EXCERPTED TEXT Start Marker
Critically examined, we are faced with that classic situation explored in that anti-imperialist poster that was most popular within the progressive students’ movement a few decades ago. It displays the picture of a Caucasian imperial overlord being carried in a hammock by black African freedom-seeking slaves, and the inscription which we only paraphrase here, read somewhat: ‘I am the source of your oppression, the only way you would be free is when I come down, but I would not!


Put squarely, the trouble with our petro-chemical complex today is the nature, structure and oppressive mould in which our oil affairs are managed. And it would take the complete restructuring of the Ministry of Petroleum Resources and the Nigerian National Petroleum Corporation to begin to appropriately reset the template. Herein is the path to our liberty as a people.
The NNPC and its mother ministry today are like the Caucassian oppressor described in the poster just referred to. They are imperial behemoths, parasites that leach on what should ordinarily have been a most robust national oil sector. We will not make any progress in our oil affairs as a nation if their excesses are not curtailed. And some of the corollary questions to address in this regard are whether we need them in the first place, and if we do, whether they should continue to remain in their present imperial form and shape, too?
EXCERPTED TEXT End Marker
DATASET EXCERPTS Start Marker
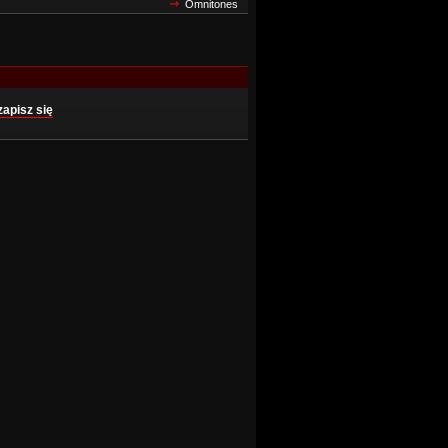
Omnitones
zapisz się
DATASET EXCERPTS End Marker
DATASET EXCERPTS Start Marker
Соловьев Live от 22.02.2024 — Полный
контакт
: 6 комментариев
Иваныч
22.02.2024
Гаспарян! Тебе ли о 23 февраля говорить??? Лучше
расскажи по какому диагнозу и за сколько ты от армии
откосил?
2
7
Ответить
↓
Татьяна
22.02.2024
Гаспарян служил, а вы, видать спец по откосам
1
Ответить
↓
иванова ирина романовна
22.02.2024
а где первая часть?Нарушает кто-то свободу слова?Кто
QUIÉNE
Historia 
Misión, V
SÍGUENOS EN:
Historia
DATASET EXCERPTS End Marker
DATASET EXCERPTS Start Marker
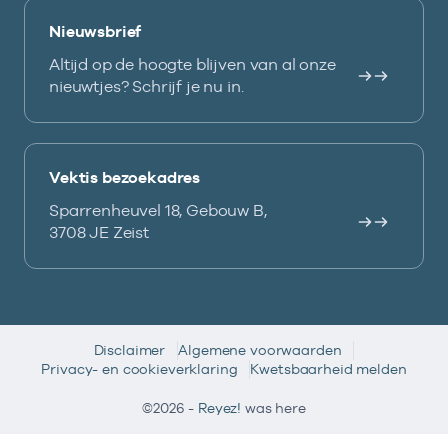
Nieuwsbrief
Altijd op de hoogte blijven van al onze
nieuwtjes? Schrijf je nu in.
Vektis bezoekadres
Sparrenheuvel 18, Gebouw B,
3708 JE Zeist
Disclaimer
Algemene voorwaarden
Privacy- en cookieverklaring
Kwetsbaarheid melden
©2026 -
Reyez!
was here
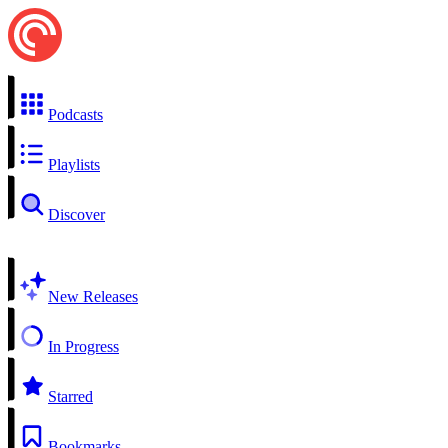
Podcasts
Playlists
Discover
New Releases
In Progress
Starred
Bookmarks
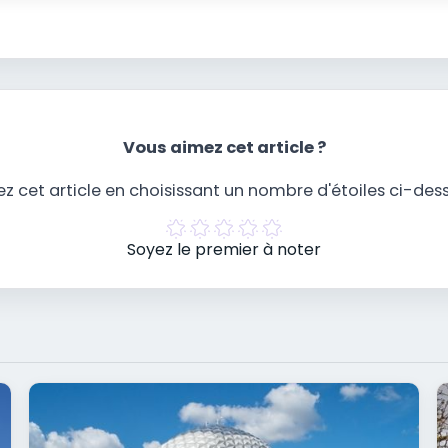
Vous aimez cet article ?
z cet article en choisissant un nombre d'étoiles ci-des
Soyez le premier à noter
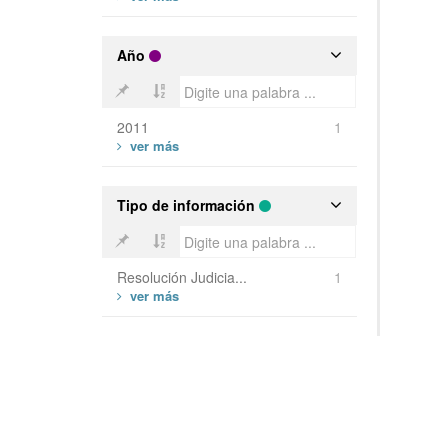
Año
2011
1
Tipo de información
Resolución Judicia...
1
DATASET EXCERPTS End Marker
(SET OF TASKS):
1. In the text on Nigeria's oil sector, rewrite the paragraph beginning "The NNPC and its mother ministry today" as a short bulleted list that keeps its main points.
2. Answer these questions from the text on Nigeria's oil sector:
(a) Which movement was the anti-imperialist poster most popular in?
(b) In the poster, who is carried in the hammock, and who carries him?
(c) Which two bodies does the text say must be completely restructured?

(ANSWERS TO THE EXERCISES):
1.
- The NNPC and the ministry above it are like the oppressor in the poster.
- They are huge imperial bodies, parasites feeding on what should be a strong national oil sector.
- The nation will make no progress in its oil affairs unless their excesses are curbed.
- Related questions: are they needed at all, and if so, should they keep their present imperial form?

2.
(a) The progressive students' movement.
(b) A Caucasian imperial overlord is carried by black African freedom-seeking slaves.
(c) The Ministry of Petroleum Resources and the Nigerian National Petroleum Corporation.